Lady Gaga, reine de la pop
Lady Gaga n'a pas été en reste : son album MAYHEM a remporté le meilleur album vocal pop, et son single Abracadabra a été élu meilleur enregistrement dance pop de l'année. La chanteuse, qui a su se réinventer au fil des ans, continue de marquer la pop grand public avec des mélodies entêtantes et des productions soignées. Sa performance live durant la cérémonie, mêlant danse et effets spéciaux, a également été saluée par la critique.
Révélation de l'année : Olivia Dean crée la surprise
Dans la catégorie très convoitée de la révélation de l'année, c'est la chanteuse britannique Olivia Dean qui a été couronnée. Devant des concurrents comme KATSEYE, Addison Rae ou Leon Thomas, elle incarne une nouvelle vague d'artistes soul et R&B. Son album Messy et sa voix chaleureuse lui ont valu une reconnaissance immédiate, et elle est déjà considérée comme l'une des artistes à suivre en 2026.
Les autres gagnants notables
Lola Young a remporté la meilleure prestation pop solo pour Messy, tandis que le duo Cynthia Erivo et Ariana Grande a été primé pour la meilleure prestation pop en groupe grâce à Defying Gravity issu de la bande originale de Wicked. Le meilleur clip a été attribué à Doechii pour Anxiety, une réalisation visuelle audacieuse qui a marqué les esprits.
En R&B, Leon Thomas a triomphé avec MUTT, un album qui mêle soul contemporaine et touches afrobeat. Le meilleur album de musique du monde est revenu au duo brésilien Caetano Veloso et Maria Bethania pour Caetano e Bethania Ao Vivo. Enfin, dans le rock, Turnstile a été récompensé pour NEVER ENOUGH, un disque qui fusionne punk hardcore et mélodies accrocheuses.
Un contexte chargé d'histoire
Les Grammy Awards 2026 se sont déroulés dans un contexte de renouveau pour l'industrie musicale, après plusieurs années de transformations liées au streaming et à l'intelligence artificielle. L'accent a été mis sur la diversité des genres et des origines, avec une attention particulière portée aux artistes latinos et afro-américains. La cérémonie a également rendu hommage à plusieurs figures disparues, comme le pianiste de jazz Ahmad Jamal et la chanteuse de soul Betty Wright, dont l'héritage continue d'inspirer les nouvelles générations.

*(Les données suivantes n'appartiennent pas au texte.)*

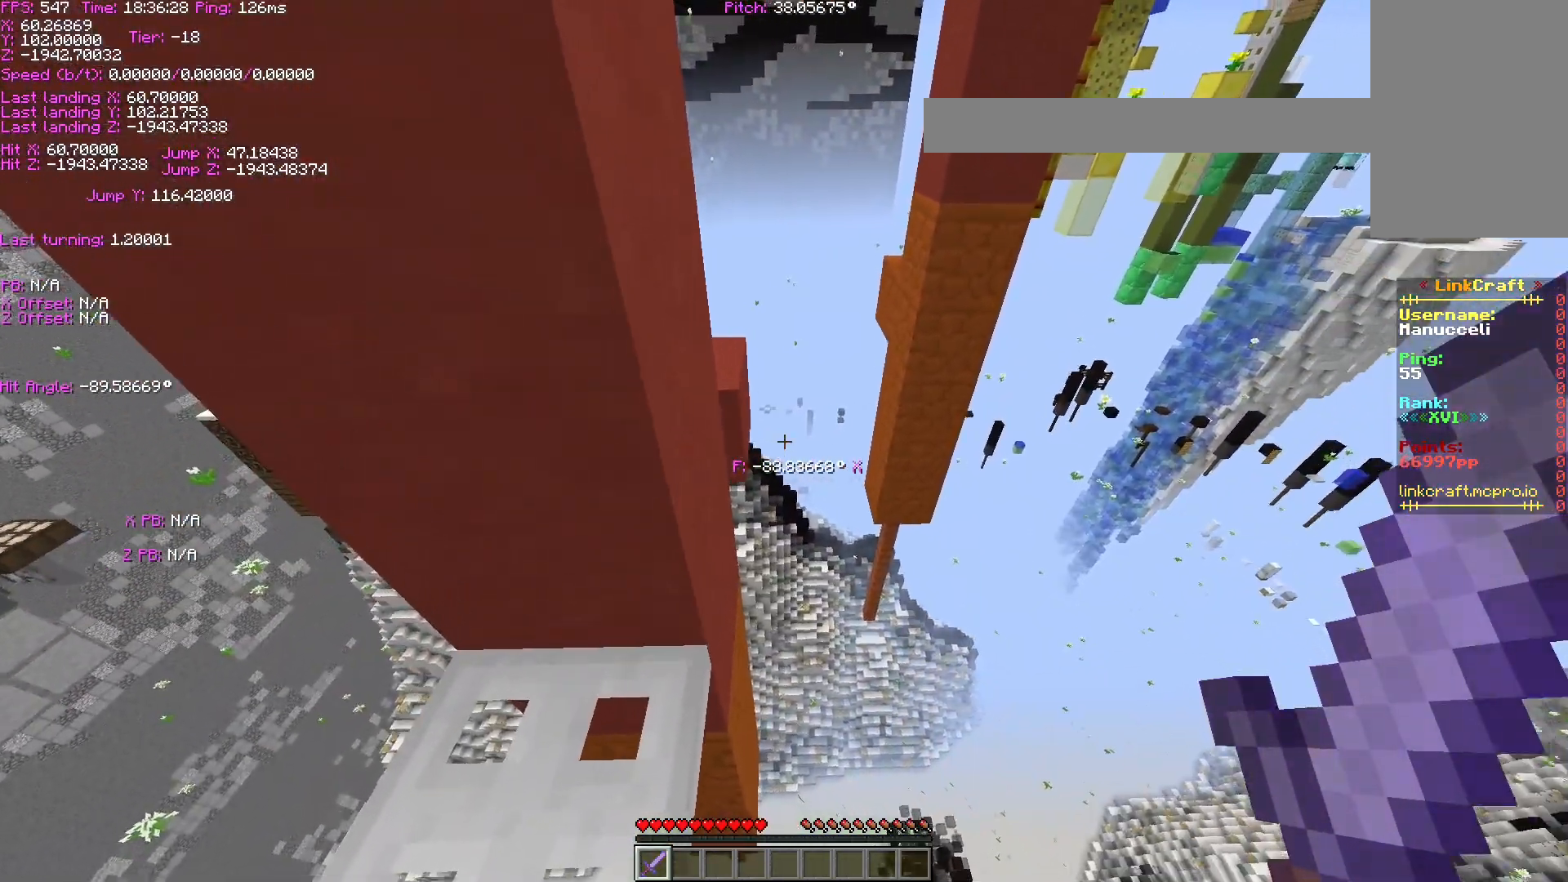
{"keys": ["ctrl", "space"], "events": [[33, "ctrl", "down"], [83, "space", "down"]]}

Les performances live ont été un autre point fort de la soirée. Outre Lady Gaga, on a pu voir Justin Bieber interpréter son hit DAISIES avec une mise en scène éblouissante, et Sabrina Carpenter livrer une version acoustique de Manchild. The Weeknd, qui avait boycotté les Grammys pendant plusieurs années, a fait une apparition surprise pour chanter son nouveau single, marquant ainsi la fin de son différend avec l'Académie. Ce moment a été l'un des plus commentés sur les réseaux sociaux.
Le rappeur français Gojira, bien que non nommé cette année, avait marqué les esprits en 2025 avec sa performance olympique. Ce clin d'œil à la scène internationale montre que les Grammy Awards restent une plateforme incontournable pour célébrer la musique dans toute sa diversité.